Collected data

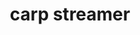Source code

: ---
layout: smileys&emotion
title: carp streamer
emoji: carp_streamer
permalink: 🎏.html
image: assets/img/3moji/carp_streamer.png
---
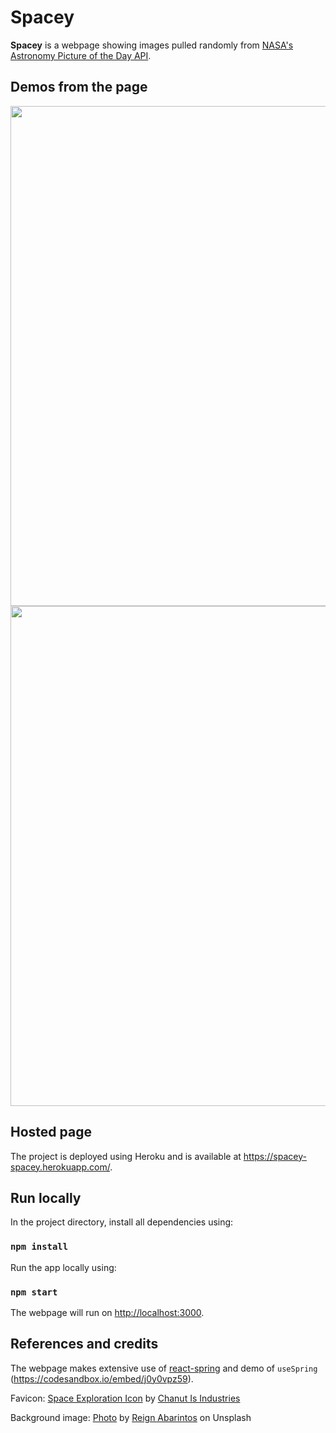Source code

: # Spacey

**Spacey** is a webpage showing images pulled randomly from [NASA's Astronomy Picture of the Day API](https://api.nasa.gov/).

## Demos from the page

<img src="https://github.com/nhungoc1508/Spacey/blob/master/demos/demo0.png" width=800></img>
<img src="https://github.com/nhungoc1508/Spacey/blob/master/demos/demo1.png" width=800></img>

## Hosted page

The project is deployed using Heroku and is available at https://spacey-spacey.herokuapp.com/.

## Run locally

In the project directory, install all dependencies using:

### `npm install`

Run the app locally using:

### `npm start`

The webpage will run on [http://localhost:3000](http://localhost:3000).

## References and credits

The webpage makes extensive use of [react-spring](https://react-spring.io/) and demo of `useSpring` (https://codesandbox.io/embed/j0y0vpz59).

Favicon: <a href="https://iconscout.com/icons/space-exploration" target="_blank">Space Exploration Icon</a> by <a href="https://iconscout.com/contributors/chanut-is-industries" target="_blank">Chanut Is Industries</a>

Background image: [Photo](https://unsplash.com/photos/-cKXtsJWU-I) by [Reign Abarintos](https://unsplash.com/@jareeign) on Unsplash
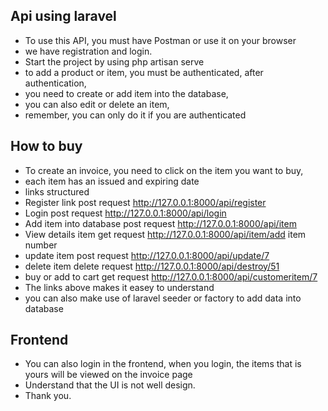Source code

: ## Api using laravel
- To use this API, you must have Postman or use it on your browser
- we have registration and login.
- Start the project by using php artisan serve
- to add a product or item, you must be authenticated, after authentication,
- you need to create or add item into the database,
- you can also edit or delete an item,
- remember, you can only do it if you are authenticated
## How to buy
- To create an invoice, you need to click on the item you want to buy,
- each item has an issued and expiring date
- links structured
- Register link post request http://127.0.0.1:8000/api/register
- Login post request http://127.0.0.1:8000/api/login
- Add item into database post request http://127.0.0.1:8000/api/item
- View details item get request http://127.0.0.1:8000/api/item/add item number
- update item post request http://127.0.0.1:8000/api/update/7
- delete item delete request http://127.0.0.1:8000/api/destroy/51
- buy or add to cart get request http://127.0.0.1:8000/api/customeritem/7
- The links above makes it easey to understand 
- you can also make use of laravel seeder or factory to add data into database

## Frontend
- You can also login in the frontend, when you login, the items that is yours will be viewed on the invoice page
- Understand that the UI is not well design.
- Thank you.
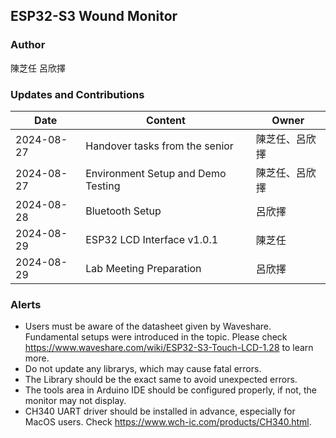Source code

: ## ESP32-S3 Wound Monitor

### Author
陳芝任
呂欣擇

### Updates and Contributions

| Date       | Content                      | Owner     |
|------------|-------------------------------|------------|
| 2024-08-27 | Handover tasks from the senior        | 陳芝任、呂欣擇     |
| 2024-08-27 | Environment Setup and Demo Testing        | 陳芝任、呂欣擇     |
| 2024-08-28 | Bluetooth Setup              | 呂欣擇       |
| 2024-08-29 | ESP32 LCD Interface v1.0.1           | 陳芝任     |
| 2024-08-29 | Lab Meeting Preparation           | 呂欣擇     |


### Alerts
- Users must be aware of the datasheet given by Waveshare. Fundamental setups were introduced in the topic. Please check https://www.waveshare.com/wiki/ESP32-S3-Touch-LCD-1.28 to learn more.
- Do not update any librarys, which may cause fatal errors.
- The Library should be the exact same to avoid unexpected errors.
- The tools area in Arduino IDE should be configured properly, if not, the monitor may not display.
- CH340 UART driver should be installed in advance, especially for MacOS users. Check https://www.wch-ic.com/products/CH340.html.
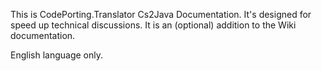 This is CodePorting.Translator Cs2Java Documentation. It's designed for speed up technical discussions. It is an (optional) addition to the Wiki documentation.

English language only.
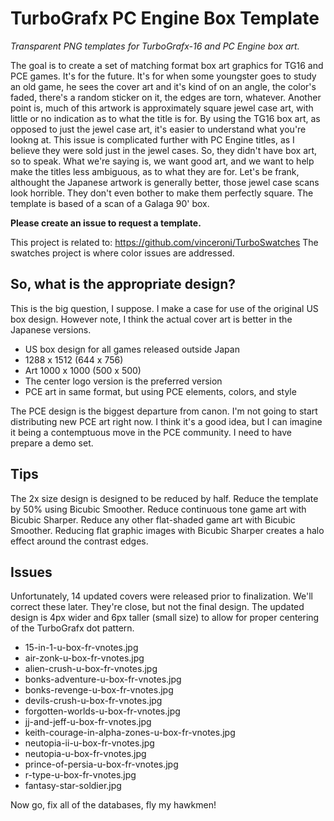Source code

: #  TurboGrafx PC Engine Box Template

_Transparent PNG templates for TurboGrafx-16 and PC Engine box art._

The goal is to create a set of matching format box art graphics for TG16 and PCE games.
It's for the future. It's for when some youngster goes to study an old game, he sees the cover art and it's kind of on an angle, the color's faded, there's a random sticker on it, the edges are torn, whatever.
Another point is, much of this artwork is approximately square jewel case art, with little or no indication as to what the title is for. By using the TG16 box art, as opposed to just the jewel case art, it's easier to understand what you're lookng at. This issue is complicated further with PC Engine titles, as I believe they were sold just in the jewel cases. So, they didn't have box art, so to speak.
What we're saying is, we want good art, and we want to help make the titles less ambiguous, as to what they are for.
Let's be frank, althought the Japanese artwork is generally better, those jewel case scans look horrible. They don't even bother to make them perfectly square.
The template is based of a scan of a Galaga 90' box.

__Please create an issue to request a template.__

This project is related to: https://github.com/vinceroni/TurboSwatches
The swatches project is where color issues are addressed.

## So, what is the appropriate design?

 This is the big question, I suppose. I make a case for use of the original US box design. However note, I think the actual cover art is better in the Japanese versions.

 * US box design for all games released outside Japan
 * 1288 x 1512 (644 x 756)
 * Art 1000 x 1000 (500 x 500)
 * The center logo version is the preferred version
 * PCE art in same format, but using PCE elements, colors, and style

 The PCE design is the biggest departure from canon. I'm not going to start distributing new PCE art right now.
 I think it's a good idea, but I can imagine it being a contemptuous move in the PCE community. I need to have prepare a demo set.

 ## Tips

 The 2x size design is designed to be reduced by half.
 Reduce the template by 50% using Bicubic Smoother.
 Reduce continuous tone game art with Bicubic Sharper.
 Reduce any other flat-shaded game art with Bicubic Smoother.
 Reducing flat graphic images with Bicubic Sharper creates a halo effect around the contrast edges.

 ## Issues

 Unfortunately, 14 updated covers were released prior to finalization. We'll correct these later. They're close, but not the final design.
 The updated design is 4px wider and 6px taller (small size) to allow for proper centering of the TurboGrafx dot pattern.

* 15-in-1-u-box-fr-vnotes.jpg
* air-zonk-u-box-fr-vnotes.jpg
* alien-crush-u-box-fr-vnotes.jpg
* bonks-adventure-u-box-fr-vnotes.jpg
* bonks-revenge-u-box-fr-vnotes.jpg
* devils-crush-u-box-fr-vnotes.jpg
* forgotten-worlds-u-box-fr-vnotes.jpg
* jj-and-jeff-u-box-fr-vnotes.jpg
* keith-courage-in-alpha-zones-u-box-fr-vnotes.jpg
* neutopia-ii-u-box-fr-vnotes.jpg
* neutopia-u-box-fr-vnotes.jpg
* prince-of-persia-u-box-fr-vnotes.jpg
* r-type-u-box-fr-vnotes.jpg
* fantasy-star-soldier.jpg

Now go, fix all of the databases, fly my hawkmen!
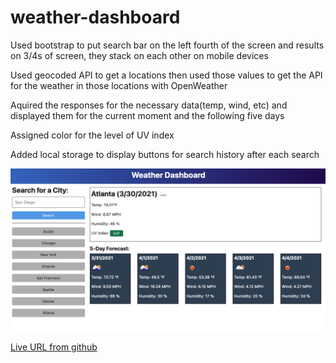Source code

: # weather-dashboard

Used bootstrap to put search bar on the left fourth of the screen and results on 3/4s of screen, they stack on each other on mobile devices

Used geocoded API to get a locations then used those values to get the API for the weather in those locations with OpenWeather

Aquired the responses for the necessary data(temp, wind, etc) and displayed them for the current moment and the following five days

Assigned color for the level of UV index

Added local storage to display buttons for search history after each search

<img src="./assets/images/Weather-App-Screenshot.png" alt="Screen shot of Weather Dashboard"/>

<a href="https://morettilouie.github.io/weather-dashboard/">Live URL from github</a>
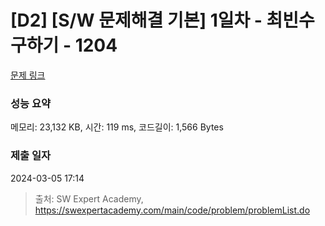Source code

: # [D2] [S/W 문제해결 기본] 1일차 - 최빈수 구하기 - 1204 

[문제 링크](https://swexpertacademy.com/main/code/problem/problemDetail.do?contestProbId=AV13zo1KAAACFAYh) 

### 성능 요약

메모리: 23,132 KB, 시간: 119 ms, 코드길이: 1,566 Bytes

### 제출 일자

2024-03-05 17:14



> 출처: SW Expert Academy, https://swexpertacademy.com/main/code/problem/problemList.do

WORK REQUIRED —
Pick out every line in the records that contains the word "think" and copy each of those lines in full.

ANSWER TO THIS PROBLEM —
 This is the big question, I suppose. I make a case for use of the original US box design. However note, I think the actual cover art is better in the Japanese versions.
 I think it's a good idea, but I can imagine it being a contemptuous move in the PCE community. I need to have prepare a demo set.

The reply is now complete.